5/4/11

Pros & Cons of Selling Stock for Capital

If you operate a small or large business, one of your ongoing challenges is ensuring that your company has enough capital to invest in future projects, meet payroll obligations and handle the basic operating costs that fluctuate from day to day. One option for raising capital is selling stock, but not every company is in a good position to sell stock or take on the changes it requires.
  • Preparation

    • Prior to selling stock, you need to make sure that you company is in a financial position that will appeal to potential investors. This means you must have your accounting in order and ready for scrutiny from those who will want to know your operating costs, profit projections and current assets. You'll also need business plans to explain, in detail, how you plan to grow your business in the near- and long-term.

    Benefits

    • Selling stock for capital has the primary advantage of giving you an influx of cash. You can spend this money in a variety of ways, such as paying off costly debts, hiring new employees or moving into a new office or manufacturing facility where you'll have room to grow. Selling stock can also help legitimize your business within the industry, especially if you attract investors with a history of supporting successful companies.

    Types

    • There are several ways to sell stock to raise capital. For large businesses, the most common option is filing with the U.S. Securities and Exchange Commission and selling stock to the public through an exchange. Small companies can do the same thing or sell stock to a limited pool of investors, which is known as private placement. You can also offer an employee stock ownership plan (ESOP). This will keep control of your business within the company and provide an added incentive for employees to be productive and develop loyalty.

    Regulations

    • The U.S. Securities and Exchange Commission oversees stock sales in the United States. However, small businesses that don't offer stock to the public are exempt from this process.
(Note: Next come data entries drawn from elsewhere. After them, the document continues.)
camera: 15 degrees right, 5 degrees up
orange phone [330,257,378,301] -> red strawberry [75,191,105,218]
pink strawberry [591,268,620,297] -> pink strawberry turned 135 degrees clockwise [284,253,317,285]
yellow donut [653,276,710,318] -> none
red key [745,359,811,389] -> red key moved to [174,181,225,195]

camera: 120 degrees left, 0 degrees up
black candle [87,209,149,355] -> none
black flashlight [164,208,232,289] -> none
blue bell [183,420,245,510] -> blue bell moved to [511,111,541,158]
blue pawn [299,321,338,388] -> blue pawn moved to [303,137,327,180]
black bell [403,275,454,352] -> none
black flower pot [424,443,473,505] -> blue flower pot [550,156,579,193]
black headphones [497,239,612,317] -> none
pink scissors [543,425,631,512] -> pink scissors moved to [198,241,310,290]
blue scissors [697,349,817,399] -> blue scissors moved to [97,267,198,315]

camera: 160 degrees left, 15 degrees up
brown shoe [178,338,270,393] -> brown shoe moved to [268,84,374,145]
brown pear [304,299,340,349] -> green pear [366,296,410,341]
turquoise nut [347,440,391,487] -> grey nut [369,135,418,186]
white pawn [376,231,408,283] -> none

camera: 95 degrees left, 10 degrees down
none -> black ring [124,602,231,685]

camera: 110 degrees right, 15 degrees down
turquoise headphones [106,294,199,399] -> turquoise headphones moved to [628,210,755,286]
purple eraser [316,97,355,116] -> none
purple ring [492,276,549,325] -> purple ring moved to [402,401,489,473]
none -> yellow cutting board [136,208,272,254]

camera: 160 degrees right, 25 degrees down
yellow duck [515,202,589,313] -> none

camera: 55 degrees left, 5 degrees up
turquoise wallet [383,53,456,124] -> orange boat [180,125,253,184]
According to the SEC, if you wish to sell stock to the public you must file Form S-1, which will include a prospectus that describes your business and also lists any risk factors you face. Businesses that plan to raise less than $10 million may file Form SB-1 instead (as of November 2010), which simplifies the process.

    Considerations

    • Selling stock to raise capital means you'll be giving up a great deal of control in your business. Stockholders will be able to vote for board members and may voice dissatisfaction with company policies or actions. If you founded the business on your own, you'll no longer have complete control but instead bear responsibility to your stockholders who also have money on the line. Selling stock to the public also means your business's value will depend on what buyers are willing to pay for the stock and give control of your financial prospects over to often-unpredictable market forces.